興味深い内容だった。多くの場合、女性の労働環境は良いとは言えない。本書が指摘するように、その改善を目指してきた近年の「平等化戦略」は、「産む身体」すら個人の選択という問題に解消しようとしてきたが、さすがにそこでは身体が悲鳴を上げることになる。にもかかわらず、さらにそうした悲鳴は、まだがんばれるかもしれない、自分で決めたことなのだから、という意見に陰に陽に押さえ込まれてしまうことで、時に悲劇も生まれる。
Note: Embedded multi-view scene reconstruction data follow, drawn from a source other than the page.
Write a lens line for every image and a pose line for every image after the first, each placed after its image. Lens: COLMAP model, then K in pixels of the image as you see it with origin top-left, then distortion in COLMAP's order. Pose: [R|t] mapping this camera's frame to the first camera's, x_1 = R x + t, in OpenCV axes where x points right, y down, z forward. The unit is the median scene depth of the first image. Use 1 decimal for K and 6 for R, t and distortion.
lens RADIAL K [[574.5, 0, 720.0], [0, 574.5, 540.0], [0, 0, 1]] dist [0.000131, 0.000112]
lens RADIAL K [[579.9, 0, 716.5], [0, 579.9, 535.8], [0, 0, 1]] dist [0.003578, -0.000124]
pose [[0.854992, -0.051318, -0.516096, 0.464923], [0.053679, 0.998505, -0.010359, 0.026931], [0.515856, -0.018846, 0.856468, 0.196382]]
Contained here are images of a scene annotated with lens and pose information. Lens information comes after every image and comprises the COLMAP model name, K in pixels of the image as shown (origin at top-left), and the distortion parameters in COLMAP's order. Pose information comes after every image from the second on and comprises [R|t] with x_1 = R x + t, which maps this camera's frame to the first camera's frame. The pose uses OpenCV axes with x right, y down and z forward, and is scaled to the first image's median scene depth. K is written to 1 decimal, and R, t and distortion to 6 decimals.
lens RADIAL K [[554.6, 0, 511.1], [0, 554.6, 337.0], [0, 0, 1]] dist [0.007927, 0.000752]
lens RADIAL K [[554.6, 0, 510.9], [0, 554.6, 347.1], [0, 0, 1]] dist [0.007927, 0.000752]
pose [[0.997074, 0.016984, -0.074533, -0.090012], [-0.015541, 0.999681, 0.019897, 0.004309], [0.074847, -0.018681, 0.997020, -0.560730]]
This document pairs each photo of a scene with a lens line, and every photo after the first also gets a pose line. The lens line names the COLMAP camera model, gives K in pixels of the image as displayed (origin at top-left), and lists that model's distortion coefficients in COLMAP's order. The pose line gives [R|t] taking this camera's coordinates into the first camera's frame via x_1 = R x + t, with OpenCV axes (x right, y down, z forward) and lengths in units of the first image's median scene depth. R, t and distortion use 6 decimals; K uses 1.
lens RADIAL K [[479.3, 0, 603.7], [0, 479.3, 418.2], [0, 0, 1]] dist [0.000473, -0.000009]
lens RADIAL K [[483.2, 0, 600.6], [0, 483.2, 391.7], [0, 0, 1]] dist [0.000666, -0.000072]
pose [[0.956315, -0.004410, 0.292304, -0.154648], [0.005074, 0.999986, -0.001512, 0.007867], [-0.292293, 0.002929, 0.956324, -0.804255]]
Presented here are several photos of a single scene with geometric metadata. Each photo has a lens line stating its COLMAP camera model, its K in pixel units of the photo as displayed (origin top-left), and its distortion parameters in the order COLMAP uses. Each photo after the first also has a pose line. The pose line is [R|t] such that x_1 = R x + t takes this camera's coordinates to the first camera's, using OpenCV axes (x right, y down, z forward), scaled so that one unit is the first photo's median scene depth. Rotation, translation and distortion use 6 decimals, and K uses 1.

同時に、「産む身体」を全面に押し出す過去の方法は、権利の獲得にはつながる一方で、「労働する身体」を阻害し、結局女性の労働環境を改善し得ない。労働環境の改善の為の方策は、どうしても微細に展開される必要があるし、またそのありようこそが分析される必要がある。おそらく、身体もまた構築されているというバトラーの主張は、だからそれは幻想で、変更可能なのだというよりは、その変更可能性自体、それがどういうものであるのか、その身をもって遂行的に知るしかないということなのだろうと思う。

根本的な解決の道筋があるとすれば、労働と産む身体の対立図式を弱めた社会や組織を作り出していくということぐらいだろうか。残念なことに(というべきだろうか)、論理的に問いうるほど、労働と産む身体の対立は現在緊張状態にあり、だからこそ、研究も現実もおそらく解けない問題の中におかれてしまっている。だが、可能性としては、労働と産む身体は、そこまで究極的に対立し、緊張せずともいいのではないか。

もっと具体的には、シンプルな話で、例えば男性が産む身体の役割を担う(本当に産むことはなかなか難しいだろうが)ことであったり、上司が同じ経験を持つ女性であったりすることが重要なのだろう。本書が最後に指摘するように、問われるべきは「産む身体」というよりは、「労働する身体」の方にある。

どうして「そこまで」働かねばならないのだろう。多分次の問いは、この「そこまで」が具体的にどのように理解され、またジェンダーなり何なりに帰属させられていくのかという過程を記述していくことによって、働くということを解体していく作業なのだろうと思う。